Ubya - 28-2-2019 at 10:00

mercury (II) iodide is barely soluble in water, but if you add enough KI or NaI you can solubilize it as the tetraiodomercurate ion, and maybe (need fact checking) with electrolysis you can get mercury metal and elemental iodine

DraconicAcid - 28-2-2019 at 11:11

Quote: Originally posted by Ubya  
mercury (II) iodide is barely soluble in water, but if you add enough KI or NaI you can solubilize it as the tetraiodomercurate ion, and maybe (need fact checking) with electrolysis you can get mercury metal and elemental iodine

Once you've got it in solution, it shouldn't be hard to reduce it to the metal with aluminum or another metal.

Part of me wants to make a joke about mixing the solid with aluminum powder and doing a thermite-like reduction, but the sensible part of me is too worried that someone might try it.

unionised - 28-2-2019 at 13:37

I'm fairly sure that an alkaline solution of mercury iodide in KI can be reduced by formaldehyde or acetaldehyde.
That avoids the addition of any other metals.

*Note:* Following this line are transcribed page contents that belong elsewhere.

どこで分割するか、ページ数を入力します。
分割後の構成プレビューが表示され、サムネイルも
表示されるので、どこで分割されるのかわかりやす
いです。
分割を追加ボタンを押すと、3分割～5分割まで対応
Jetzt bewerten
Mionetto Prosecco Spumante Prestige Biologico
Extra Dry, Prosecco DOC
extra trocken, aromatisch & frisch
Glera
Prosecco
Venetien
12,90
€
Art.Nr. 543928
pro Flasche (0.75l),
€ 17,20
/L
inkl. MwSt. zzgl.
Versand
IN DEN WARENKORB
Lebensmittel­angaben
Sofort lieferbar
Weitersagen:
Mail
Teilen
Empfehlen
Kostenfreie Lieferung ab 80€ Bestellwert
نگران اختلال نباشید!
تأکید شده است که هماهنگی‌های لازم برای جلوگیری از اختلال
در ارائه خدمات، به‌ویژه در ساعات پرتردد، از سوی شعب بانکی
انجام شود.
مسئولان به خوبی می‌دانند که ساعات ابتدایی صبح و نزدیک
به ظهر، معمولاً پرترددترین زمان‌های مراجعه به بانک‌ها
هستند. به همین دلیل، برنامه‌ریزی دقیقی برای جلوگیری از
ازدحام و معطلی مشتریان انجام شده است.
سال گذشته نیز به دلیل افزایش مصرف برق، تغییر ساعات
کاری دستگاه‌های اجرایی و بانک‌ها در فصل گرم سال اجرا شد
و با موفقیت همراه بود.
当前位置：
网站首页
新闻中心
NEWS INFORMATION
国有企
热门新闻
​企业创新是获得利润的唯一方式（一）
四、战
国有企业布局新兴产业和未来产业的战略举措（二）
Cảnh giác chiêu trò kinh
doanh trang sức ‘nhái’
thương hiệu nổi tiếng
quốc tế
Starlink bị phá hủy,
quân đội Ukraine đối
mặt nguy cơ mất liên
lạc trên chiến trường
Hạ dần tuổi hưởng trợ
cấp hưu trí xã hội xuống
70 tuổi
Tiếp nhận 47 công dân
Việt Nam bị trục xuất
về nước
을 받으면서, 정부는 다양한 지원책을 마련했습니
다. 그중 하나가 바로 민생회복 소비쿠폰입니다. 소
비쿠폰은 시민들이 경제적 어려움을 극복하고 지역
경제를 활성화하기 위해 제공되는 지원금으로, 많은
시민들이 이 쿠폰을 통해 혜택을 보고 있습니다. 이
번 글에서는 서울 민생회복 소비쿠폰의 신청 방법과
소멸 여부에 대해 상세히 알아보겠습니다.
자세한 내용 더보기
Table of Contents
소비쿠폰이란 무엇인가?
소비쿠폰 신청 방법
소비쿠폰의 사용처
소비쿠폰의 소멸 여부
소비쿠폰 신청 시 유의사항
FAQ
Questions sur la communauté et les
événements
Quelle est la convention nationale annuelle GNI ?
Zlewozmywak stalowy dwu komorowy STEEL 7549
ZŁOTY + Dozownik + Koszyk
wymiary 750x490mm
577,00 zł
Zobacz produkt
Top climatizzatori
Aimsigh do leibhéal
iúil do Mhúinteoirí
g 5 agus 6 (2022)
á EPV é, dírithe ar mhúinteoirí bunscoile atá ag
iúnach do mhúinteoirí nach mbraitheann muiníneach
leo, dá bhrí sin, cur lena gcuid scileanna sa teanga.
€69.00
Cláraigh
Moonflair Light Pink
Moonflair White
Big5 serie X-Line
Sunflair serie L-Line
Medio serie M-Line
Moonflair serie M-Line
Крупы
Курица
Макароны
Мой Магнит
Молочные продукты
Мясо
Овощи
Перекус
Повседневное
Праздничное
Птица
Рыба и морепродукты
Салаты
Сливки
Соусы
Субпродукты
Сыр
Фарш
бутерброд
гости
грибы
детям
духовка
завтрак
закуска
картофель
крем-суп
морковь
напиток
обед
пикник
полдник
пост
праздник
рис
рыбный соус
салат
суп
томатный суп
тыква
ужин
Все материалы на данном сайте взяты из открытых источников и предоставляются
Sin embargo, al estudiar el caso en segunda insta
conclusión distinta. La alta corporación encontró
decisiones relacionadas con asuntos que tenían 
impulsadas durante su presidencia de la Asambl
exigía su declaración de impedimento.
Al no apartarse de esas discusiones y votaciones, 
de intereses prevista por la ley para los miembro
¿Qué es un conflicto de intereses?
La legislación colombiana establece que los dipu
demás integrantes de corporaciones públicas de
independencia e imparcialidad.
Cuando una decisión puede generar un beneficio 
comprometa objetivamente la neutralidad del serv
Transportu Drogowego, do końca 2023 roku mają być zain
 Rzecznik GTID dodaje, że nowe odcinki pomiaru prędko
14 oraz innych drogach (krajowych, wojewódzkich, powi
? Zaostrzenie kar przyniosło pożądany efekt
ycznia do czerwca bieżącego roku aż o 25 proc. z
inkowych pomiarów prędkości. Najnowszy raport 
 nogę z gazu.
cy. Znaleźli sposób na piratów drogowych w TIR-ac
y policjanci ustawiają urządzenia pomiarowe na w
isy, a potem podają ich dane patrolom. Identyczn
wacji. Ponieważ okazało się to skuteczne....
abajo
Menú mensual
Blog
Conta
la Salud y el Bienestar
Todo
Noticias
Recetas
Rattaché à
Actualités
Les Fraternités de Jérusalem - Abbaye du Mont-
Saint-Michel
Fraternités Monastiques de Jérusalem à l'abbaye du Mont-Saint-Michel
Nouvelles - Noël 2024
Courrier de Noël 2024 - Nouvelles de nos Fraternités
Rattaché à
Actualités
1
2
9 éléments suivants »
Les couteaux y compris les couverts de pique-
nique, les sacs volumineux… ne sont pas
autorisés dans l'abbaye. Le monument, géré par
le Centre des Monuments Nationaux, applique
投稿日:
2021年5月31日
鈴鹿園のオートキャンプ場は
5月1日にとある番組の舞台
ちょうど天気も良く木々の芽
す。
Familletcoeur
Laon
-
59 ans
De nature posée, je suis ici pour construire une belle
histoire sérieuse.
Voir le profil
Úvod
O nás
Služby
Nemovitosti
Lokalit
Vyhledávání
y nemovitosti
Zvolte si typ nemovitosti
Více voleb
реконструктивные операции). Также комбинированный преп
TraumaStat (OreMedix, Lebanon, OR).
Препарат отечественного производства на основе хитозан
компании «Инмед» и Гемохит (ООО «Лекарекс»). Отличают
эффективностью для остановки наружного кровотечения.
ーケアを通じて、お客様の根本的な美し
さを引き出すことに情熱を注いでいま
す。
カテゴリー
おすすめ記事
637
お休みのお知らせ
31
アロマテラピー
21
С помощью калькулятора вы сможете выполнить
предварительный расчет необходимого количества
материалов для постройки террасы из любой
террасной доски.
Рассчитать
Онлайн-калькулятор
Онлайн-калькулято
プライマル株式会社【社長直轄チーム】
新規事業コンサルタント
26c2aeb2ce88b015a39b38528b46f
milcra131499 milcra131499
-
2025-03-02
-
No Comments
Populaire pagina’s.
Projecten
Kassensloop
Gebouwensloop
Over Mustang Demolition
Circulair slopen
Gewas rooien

Chem Science - 1-3-2019 at 05:49

Try adding some nitric acid, these will make iodine and mercury nitrate. Then the mercury nitrate can be converted to mercury by decomposition
Hg(NO3)2 = Hg + 2NO2 + O2
I did these for lead iodide and it worked !

Ubya - 1-3-2019 at 09:19

Quote: Originally posted by Chem Science  
Try adding some nitric acid, these will make iodine and mercury nitrate. Then the mercury nitrate can be converted to mercury by decomposition
Hg(NO3)2 = Hg + 2NO2 + O2
I did these for lead iodide and it worked !


i would just displace the mercury ion with copper metal, no need to work with mercury vapour and copious amounts of NO2

fusso - 1-3-2019 at 09:41

Quote: Originally posted by Ubya  
Quote: Originally posted by Chem Science  
Try adding some nitric acid, these will make iodine and mercury nitrate. Then the mercury nitrate can be converted to mercury by decomposition
Hg(NO3)2 = Hg + 2NO2 + O2
I did these for lead iodide and it worked !


i would just displace the mercury ion with copper metal, no need to work with mercury vapour and copious amounts of NO2
I'd use Fe instead of Cu as Fe is insoluble in Hg if I want to use displacement.

Abromination - 1-3-2019 at 21:46

No offense OP, but if you need to ask questions like this then perhaps working with toxic mercury salts is not the best of ideas. Please consider finding a different source. If you are a confident chemist, I suppose go ahead but if you doubt your capability, don't.

Lion850 - 25-11-2019 at 22:17

Hi mech252 did you manage to extract mercury from your iodide?

Corrosive Joeseph - 25-11-2019 at 22:28

The OP was last seen one month after the first post.....He was only here for a total of 3 posts over a period of 4 weeks. His email address is in his profile but I don't believe he was succesful.